● **Problem details**:
From the entries below, return exactly the lines beginning at the one that contains "X006693Y001550D01*" and ending at the one that contains "X007786Y020957D01*", both of them included, and only those lines.

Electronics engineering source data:

Segment Open

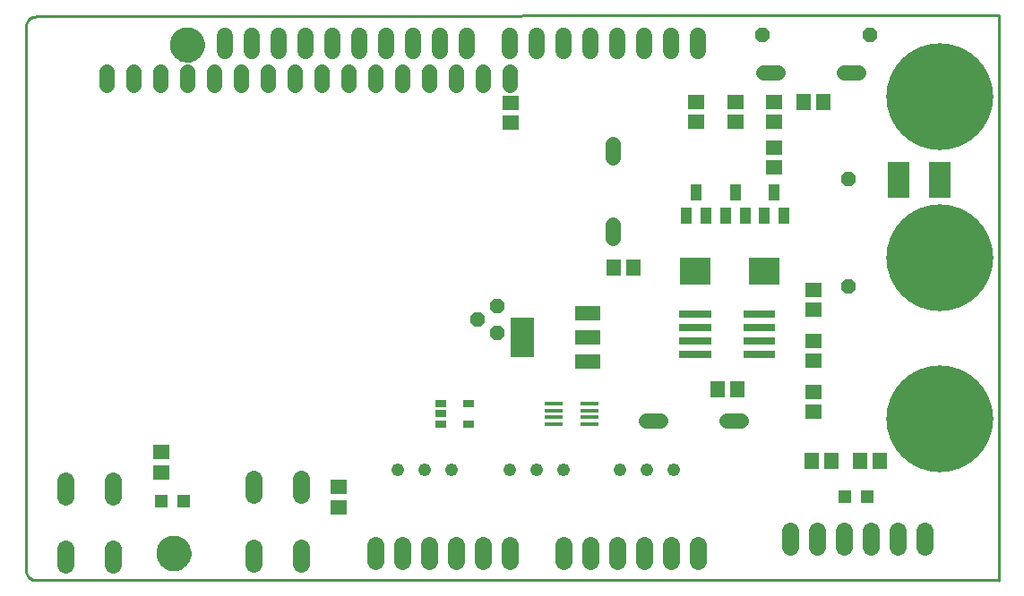
<source format=gts>
G75*
%MOIN*%
%OFA0B0*%
%FSLAX24Y24*%
%IPPOS*%
%LPD*%
%AMOC8*
5,1,8,0,0,1.08239X$1,22.5*
%
%ADD10C,0.0100*%
%ADD11C,0.0000*%
%ADD12C,0.1300*%
%ADD13C,0.0600*%
%ADD14C,0.0640*%
%ADD15C,0.3977*%
%ADD16OC8,0.0560*%
%ADD17C,0.0560*%
%ADD18R,0.0552X0.0631*%
%ADD19R,0.0631X0.0552*%
%ADD20R,0.0434X0.0591*%
%ADD21R,0.0512X0.0512*%
%ADD22C,0.0555*%
%ADD23C,0.0480*%
%ADD24R,0.0788X0.1379*%
%ADD25R,0.0910X0.0280*%
%ADD26R,0.0850X0.0260*%
%ADD27R,0.0920X0.0520*%
%ADD28R,0.0906X0.1457*%
%ADD29R,0.0430X0.0312*%
%ADD30R,0.0660X0.0180*%
%ADD31R,0.1182X0.1024*%
D10*
X001574Y001180D02*
X037386Y001180D01*
X037380Y001174D02*
X037380Y022230D01*
X001574Y022180D01*
X001535Y022178D01*
X001497Y022172D01*
X001460Y022163D01*
X001423Y022150D01*
X001388Y022133D01*
X001355Y022114D01*
X001324Y022091D01*
X001295Y022065D01*
X001269Y022036D01*
X001246Y022005D01*
X001227Y021972D01*
X001210Y021937D01*
X001197Y021900D01*
X001188Y021863D01*
X001182Y021825D01*
X001180Y021786D01*
X001180Y001574D01*
X001182Y001535D01*
X001188Y001497D01*
X001197Y001460D01*
X001210Y001423D01*
X001227Y001388D01*
X001246Y001355D01*
X001269Y001324D01*
X001295Y001295D01*
X001324Y001269D01*
X001355Y001246D01*
X001388Y001227D01*
X001423Y001210D01*
X001460Y001197D01*
X001497Y001188D01*
X001535Y001182D01*
X001574Y001180D01*
D11*
X006050Y002180D02*
X006052Y002230D01*
X006058Y002280D01*
X006068Y002329D01*
X006082Y002377D01*
X006099Y002424D01*
X006120Y002469D01*
X006145Y002513D01*
X006173Y002554D01*
X006205Y002593D01*
X006239Y002630D01*
X006276Y002664D01*
X006316Y002694D01*
X006358Y002721D01*
X006402Y002745D01*
X006448Y002766D01*
X006495Y002782D01*
X006543Y002795D01*
X006593Y002804D01*
X006642Y002809D01*
X006693Y002810D01*
X006743Y002807D01*
X006792Y002800D01*
X006841Y002789D01*
X006889Y002774D01*
X006935Y002756D01*
X006980Y002734D01*
X007023Y002708D01*
X007064Y002679D01*
X007103Y002647D01*
X007139Y002612D01*
X007171Y002574D01*
X007201Y002534D01*
X007228Y002491D01*
X007251Y002447D01*
X007270Y002401D01*
X007286Y002353D01*
X007298Y002304D01*
X007306Y002255D01*
X007310Y002205D01*
X007310Y002155D01*
X007306Y002105D01*
X007298Y002056D01*
X007286Y002007D01*
X007270Y001959D01*
X007251Y001913D01*
X007228Y001869D01*
X007201Y001826D01*
X007171Y001786D01*
X007139Y001748D01*
X007103Y001713D01*
X007064Y001681D01*
X007023Y001652D01*
X006980Y001626D01*
X006935Y001604D01*
X006889Y001586D01*
X006841Y001571D01*
X006792Y001560D01*
X006743Y001553D01*
X006693Y001550D01*
X006642Y001551D01*
X006593Y001556D01*
X006543Y001565D01*
X006495Y001578D01*
X006448Y001594D01*
X006402Y001615D01*
X006358Y001639D01*
X006316Y001666D01*
X006276Y001696D01*
X006239Y001730D01*
X006205Y001767D01*
X006173Y001806D01*
X006145Y001847D01*
X006120Y001891D01*
X006099Y001936D01*
X006082Y001983D01*
X006068Y002031D01*
X006058Y002080D01*
X006052Y002130D01*
X006050Y002180D01*
X006550Y021130D02*
X006552Y021180D01*
X006558Y021230D01*
X006568Y021279D01*
X006582Y021327D01*
X006599Y021374D01*
X006620Y021419D01*
X006645Y021463D01*
X006673Y021504D01*
X006705Y021543D01*
X006739Y021580D01*
X006776Y021614D01*
X006816Y021644D01*
X006858Y021671D01*
X006902Y021695D01*
X006948Y021716D01*
X006995Y021732D01*
X007043Y021745D01*
X007093Y021754D01*
X007142Y021759D01*
X007193Y021760D01*
X007243Y021757D01*
X007292Y021750D01*
X007341Y021739D01*
X007389Y021724D01*
X007435Y021706D01*
X007480Y021684D01*
X007523Y021658D01*
X007564Y021629D01*
X007603Y021597D01*
X007639Y021562D01*
X007671Y021524D01*
X007701Y021484D01*
X007728Y021441D01*
X007751Y021397D01*
X007770Y021351D01*
X007786Y021303D01*
X007798Y021254D01*
X007806Y021205D01*
X007810Y021155D01*
X007810Y021105D01*
X007806Y021055D01*
X007798Y021006D01*
X007786Y020957D01*
X007770Y020909D01*
X007751Y020863D01*
X007728Y020819D01*
X007701Y020776D01*
X007671Y020736D01*
X007639Y020698D01*
X007603Y020663D01*
X007564Y020631D01*
X007523Y020602D01*
X007480Y020576D01*
X007435Y020554D01*
X007389Y020536D01*
X007341Y020521D01*
X007292Y020510D01*
X007243Y020503D01*
X007193Y020500D01*
X007142Y020501D01*
X007093Y020506D01*
X007043Y020515D01*
X006995Y020528D01*
X006948Y020544D01*
X006902Y020565D01*
X006858Y020589D01*
X006816Y020616D01*
X006776Y020646D01*
X006739Y020680D01*
X006705Y020717D01*
X006673Y020756D01*
X006645Y020797D01*
X006620Y020841D01*
X006599Y020886D01*
X006582Y020933D01*
X006568Y020981D01*
X006558Y021030D01*
X006552Y021080D01*
X006550Y021130D01*
D12*
X007180Y021130D03*
X006680Y002180D03*
D13*
X008580Y020900D02*
X008580Y021460D01*
X009580Y021460D02*
X009580Y020900D01*
X010580Y020900D02*
X010580Y021460D01*
X011580Y021460D02*
X011580Y020900D01*
X012580Y020900D02*
X012580Y021460D01*
X013580Y021460D02*
X013580Y020900D01*
X014580Y020900D02*
X014580Y021460D01*
X015580Y021460D02*
X015580Y020900D01*
X016580Y020900D02*
X016580Y021460D01*
X017580Y021460D02*
X017580Y020900D01*
X019180Y020900D02*
X019180Y021460D01*
X020180Y021460D02*
X020180Y020900D01*
X021180Y020900D02*
X021180Y021460D01*
X022180Y021460D02*
X022180Y020900D01*
X023180Y020900D02*
X023180Y021460D01*
X024180Y021460D02*
X024180Y020900D01*
X025180Y020900D02*
X025180Y021460D01*
X026180Y021460D02*
X026180Y020900D01*
D14*
X011420Y004956D02*
X011420Y004356D01*
X009640Y004356D02*
X009640Y004956D01*
X009640Y002396D02*
X009640Y001796D01*
X011420Y001796D02*
X011420Y002396D01*
X014180Y002480D02*
X014180Y001880D01*
X015180Y001880D02*
X015180Y002480D01*
X016180Y002480D02*
X016180Y001880D01*
X017180Y001880D02*
X017180Y002480D01*
X018180Y002480D02*
X018180Y001880D01*
X019180Y001880D02*
X019180Y002480D01*
X021180Y002480D02*
X021180Y001880D01*
X022180Y001880D02*
X022180Y002480D01*
X023180Y002480D02*
X023180Y001880D01*
X024180Y001880D02*
X024180Y002480D01*
X025180Y002480D02*
X025180Y001880D01*
X026180Y001880D02*
X026180Y002480D01*
X029630Y002430D02*
X029630Y003030D01*
X030630Y003030D02*
X030630Y002430D01*
X031630Y002430D02*
X031630Y003030D01*
X032630Y003030D02*
X032630Y002430D01*
X033630Y002430D02*
X033630Y003030D01*
X034630Y003030D02*
X034630Y002430D01*
X004432Y002346D02*
X004432Y001746D01*
X002652Y001746D02*
X002652Y002346D01*
X002652Y004306D02*
X002652Y004906D01*
X004432Y004906D02*
X004432Y004306D01*
D15*
X035180Y007180D03*
X035180Y013180D03*
X035180Y019180D03*
D16*
X032580Y021480D03*
X028580Y021480D03*
X031780Y016130D03*
X031780Y012130D03*
X018730Y011380D03*
X017980Y010880D03*
X018730Y010380D03*
D17*
X024270Y007130D02*
X024790Y007130D01*
X027270Y007130D02*
X027790Y007130D01*
X023030Y013920D02*
X023030Y014440D01*
X023030Y016920D02*
X023030Y017440D01*
X028620Y020080D02*
X029140Y020080D01*
X031620Y020080D02*
X032140Y020080D01*
D18*
X030854Y018980D03*
X030106Y018980D03*
X023804Y012840D03*
X023056Y012840D03*
X026906Y008280D03*
X027654Y008280D03*
X030406Y005630D03*
X031154Y005630D03*
X032206Y005630D03*
X032954Y005630D03*
D19*
X030480Y007456D03*
X030480Y008204D03*
X030480Y009356D03*
X030480Y010104D03*
X030480Y011256D03*
X030480Y012004D03*
X029030Y016556D03*
X029030Y017304D03*
X029030Y018256D03*
X029030Y019004D03*
X027580Y019004D03*
X027580Y018256D03*
X026130Y018256D03*
X026130Y019004D03*
X019230Y018964D03*
X019230Y018216D03*
X006230Y005954D03*
X006230Y005206D03*
X012830Y004654D03*
X012830Y003906D03*
D20*
X025756Y014747D03*
X026504Y014747D03*
X027206Y014747D03*
X027954Y014747D03*
X028656Y014747D03*
X029404Y014747D03*
X029030Y015613D03*
X027580Y015613D03*
X026130Y015613D03*
D21*
X031667Y004280D03*
X032493Y004280D03*
X007043Y004130D03*
X006217Y004130D03*
D22*
X006180Y019623D02*
X006180Y020137D01*
X005180Y020137D02*
X005180Y019623D01*
X004180Y019623D02*
X004180Y020137D01*
X007180Y020137D02*
X007180Y019623D01*
X008180Y019623D02*
X008180Y020137D01*
X009180Y020137D02*
X009180Y019623D01*
X010180Y019623D02*
X010180Y020137D01*
X011180Y020137D02*
X011180Y019623D01*
X012180Y019623D02*
X012180Y020137D01*
X013180Y020137D02*
X013180Y019623D01*
X014180Y019623D02*
X014180Y020137D01*
X015180Y020137D02*
X015180Y019623D01*
X016180Y019623D02*
X016180Y020137D01*
X017180Y020137D02*
X017180Y019623D01*
X018180Y019623D02*
X018180Y020137D01*
X019180Y020137D02*
X019180Y019623D01*
D23*
X019180Y005282D03*
X020180Y005282D03*
X021180Y005282D03*
X023280Y005282D03*
X024280Y005282D03*
X025280Y005282D03*
X017030Y005282D03*
X016030Y005282D03*
X015030Y005282D03*
D24*
X033662Y016080D03*
X035198Y016080D03*
D25*
X028310Y011080D03*
X028310Y010580D03*
X028310Y010080D03*
X028310Y009580D03*
X026250Y009580D03*
X026250Y010080D03*
X026250Y010580D03*
X026250Y011080D03*
D26*
X025930Y011080D03*
X025930Y010580D03*
X025930Y010080D03*
X025930Y009580D03*
X028630Y009580D03*
X028630Y010080D03*
X028630Y010580D03*
X028630Y011080D03*
D27*
X022100Y011140D03*
X022100Y010230D03*
X022100Y009320D03*
D28*
X019660Y010230D03*
D29*
X017642Y007754D03*
X016622Y007754D03*
X016622Y007380D03*
X016622Y007006D03*
X017642Y007006D03*
D30*
X020810Y007000D03*
X020810Y007250D03*
X020810Y007510D03*
X020810Y007760D03*
X022150Y007760D03*
X022150Y007510D03*
X022150Y007250D03*
X022150Y007000D03*
D31*
X026100Y012705D03*
X028660Y012705D03*
M02*

</source>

Segment Closed

● **Task result**:
X006693Y001550D01*
X006642Y001551D01*
X006593Y001556D01*
X006543Y001565D01*
X006495Y001578D01*
X006448Y001594D01*
X006402Y001615D01*
X006358Y001639D01*
X006316Y001666D01*
X006276Y001696D01*
X006239Y001730D01*
X006205Y001767D01*
X006173Y001806D01*
X006145Y001847D01*
X006120Y001891D01*
X006099Y001936D01*
X006082Y001983D01*
X006068Y002031D01*
X006058Y002080D01*
X006052Y002130D01*
X006050Y002180D01*
X006550Y021130D02*
X006552Y021180D01*
X006558Y021230D01*
X006568Y021279D01*
X006582Y021327D01*
X006599Y021374D01*
X006620Y021419D01*
X006645Y021463D01*
X006673Y021504D01*
X006705Y021543D01*
X006739Y021580D01*
X006776Y021614D01*
X006816Y021644D01*
X006858Y021671D01*
X006902Y021695D01*
X006948Y021716D01*
X006995Y021732D01*
X007043Y021745D01*
X007093Y021754D01*
X007142Y021759D01*
X007193Y021760D01*
X007243Y021757D01*
X007292Y021750D01*
X007341Y021739D01*
X007389Y021724D01*
X007435Y021706D01*
X007480Y021684D01*
X007523Y021658D01*
X007564Y021629D01*
X007603Y021597D01*
X007639Y021562D01*
X007671Y021524D01*
X007701Y021484D01*
X007728Y021441D01*
X007751Y021397D01*
X007770Y021351D01*
X007786Y021303D01*
X007798Y021254D01*
X007806Y021205D01*
X007810Y021155D01*
X007810Y021105D01*
X007806Y021055D01*
X007798Y021006D01*
X007786Y020957D01*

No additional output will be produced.